In der größten legalistischen Islamistenorganisation Deutschlands, Milli Görüs (IGMG, Nationale Weltsicht), die für einen Gottesstaat in der Türkei eintritt, sollen laut Verfassungsschutz bundesweit rund 27.000 Erwachsene und Jugendliche aktiv sein. Kleinere, legalistisch bezeichnete Organisationen, wie die "Muslimische Jugend" in Deutschland (MJD) sollen im Durchschnitt rund 250 Anhänger und Sympathisanten zählen. So genannte "militant-islamistische" Organisationen wie Hamas, Hizbollah und Islamischer Jihad sollen in Deutschland insgesamt rund 2400 Anhänger haben, Jugendliche und Erwachsene inklusive.

Das Internet als Rekrutierungsinstrument

Verfassungsschützer und Wissenschaftler, wie der Bielefelder Sozialforscher Wilhelm Heitmeyer, warnen vor den Methoden der islamistischen Organisationen: Jugendliche würden mit kostenlosen Freizeitangeboten wie Sport, Computerkursen geködert. Einmal dabei, würden sie mit islamistischen Ideen indoktriniert. Doch die Organisationen arbeiten immerhin in der Öffentlichkeit und sind greifbar. Wesentlich mehr Kopfzerbrechen bereitet der Islamismus im World Wide Web.

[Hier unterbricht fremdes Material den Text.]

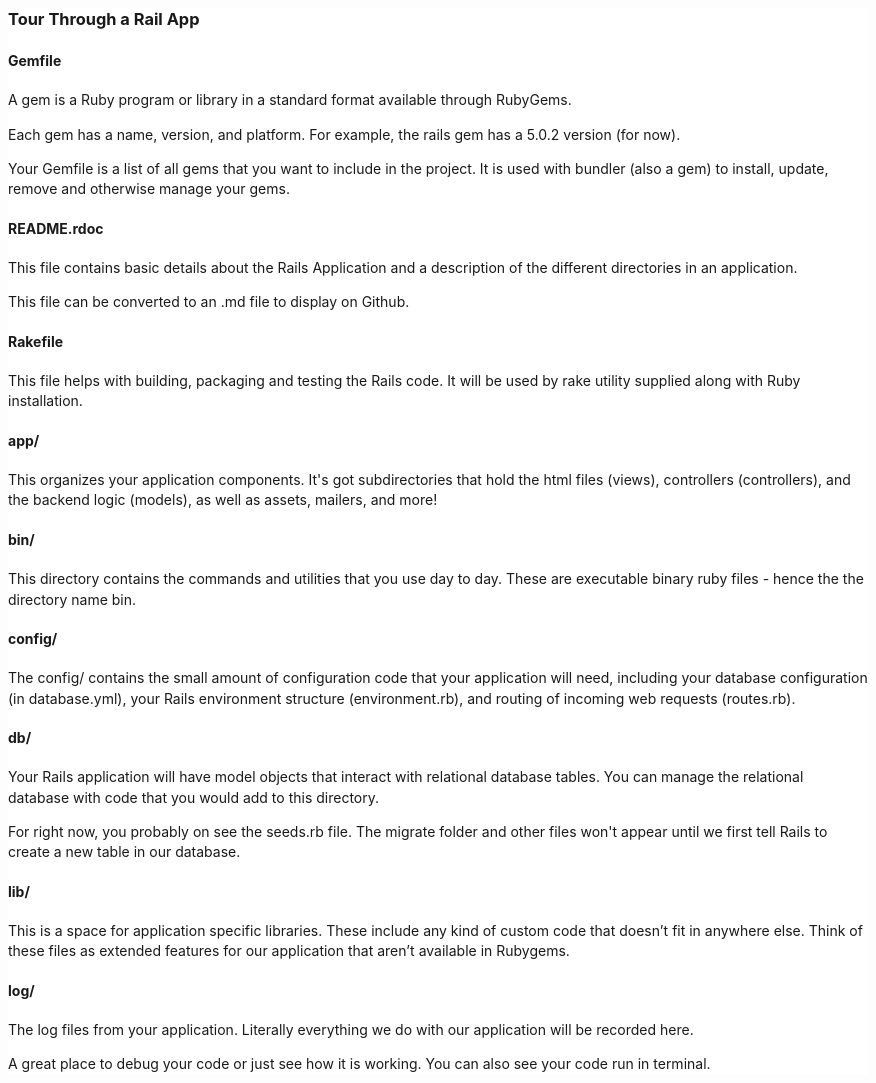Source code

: 
### Tour Through a Rail App

#### Gemfile
A gem is a Ruby program or library in a standard format available through RubyGems.

Each gem has a name, version, and platform. For example, the rails gem has a 5.0.2 version (for now).

Your Gemfile is a list of all gems that you want to include in the project. It is used with bundler (also a gem) to install, update, remove and otherwise manage your gems.

#### 	README.rdoc
This file contains basic details about the Rails Application and a description of the different directories in an application.

This file can be converted to an .md file to display on Github.

#### Rakefile
This file helps with building, packaging and testing the Rails code. It will be used by rake utility supplied along with Ruby installation.

#### app/
This organizes your application components. It's got subdirectories that hold the html files (views), controllers (controllers), and the backend logic (models), as well as assets, mailers, and more!

#### bin/
This directory contains the commands and utilities that you use day to day. These are executable binary ruby files - hence the the directory name bin.

#### config/
The config/ contains the small amount of configuration code that your application will need, including your database configuration (in database.yml), your Rails environment structure (environment.rb), and routing of incoming web requests (routes.rb).

#### db/
Your Rails application will have model objects that interact with relational database tables. You can manage the relational database with code that you would add to this directory.

For right now, you probably on see the seeds.rb file.
The migrate folder and other files won't appear until
we first tell Rails to create a new table in our database.

#### lib/
This is a space for application specific libraries. These include any kind of custom code that doesn’t fit in anywhere else. Think of these files as extended features for our application that aren’t available in Rubygems.

#### log/
The log files from your application. Literally everything we do with our application will be recorded here.

A great place to debug your code or just see how it is working. You can also see your code run in terminal.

"Das Internet ist das wichtigste Betätigungsfeld für Islamisten aller Richtungen - und besonders für Jihadisten" heißt es beim Verfassungsschutz Nordrhein-Westfalens. Wieviele Sympathisanten sich im Netz tummeln, vermag Pressesprecherin Dagmar Pelzer jedoch nicht einzuschätzen: "Zugriffszahlen im Netz lassen sich naturgemäß nicht seriös bestimmen."

Statt Repressionen Jugendliche stärken

Um zu verhindern, dass islamistische Gruppen ihren Einfluss auf junge Muslime in Deutschland ausdehnen oder schlimmstenfalls Terroristen-Nachwuchs rekrutieren, braucht man zum einen effiziente Geheimdienste mit gut ausgebildeten Experten. Andererseits ist es unerlässlich, die Jugendlichen systematisch gegen totalitäre Einflüsse zu stärken. Das geht nur, wenn erstens sowohl den Eltern der Jugendlichen, als auch den Jugendlichen selbst mehr politische Teilhabe ermöglicht wird, zweitens patriarchale, gewalt-basierte Erziehungsstile verschwinden, drittens Dialogprojekte intensiver gefördert werden und viertens die Bildungschancen junger muslimischer MigrantInnen entscheidend verbessert werden.

Sogenannte "Sprach-Screenings" sind nicht erst bei Schuleintritt, sondern schon zwei Jahre vorher nötig und feste "Migranten-Quoten" für alle Grundschulen sind ebenfalls unerlässlich, um der Häufung von Kindern mit Sprachproblemen an einzelnen Schulen vorzubeugen.

Die Einführung eines aufgeklärten, modernen Islam-Unterrichtes in deutscher Sprache an deutschen Schulen ist sicher von Vorteil, jedoch sollte eine systematische Demokratie- und Menschenrechtserziehung für alle Jugendliche Priorität haben. Denn nicht nur muslimische Jugendliche in Deutschland sind anfällig für Extremismus. Die brutalsten politisch motivierten Gewalttaten in Deutschland gehen seit Jahren nicht auf das Konto von Islamisten, sondern von Rechtsradikalen.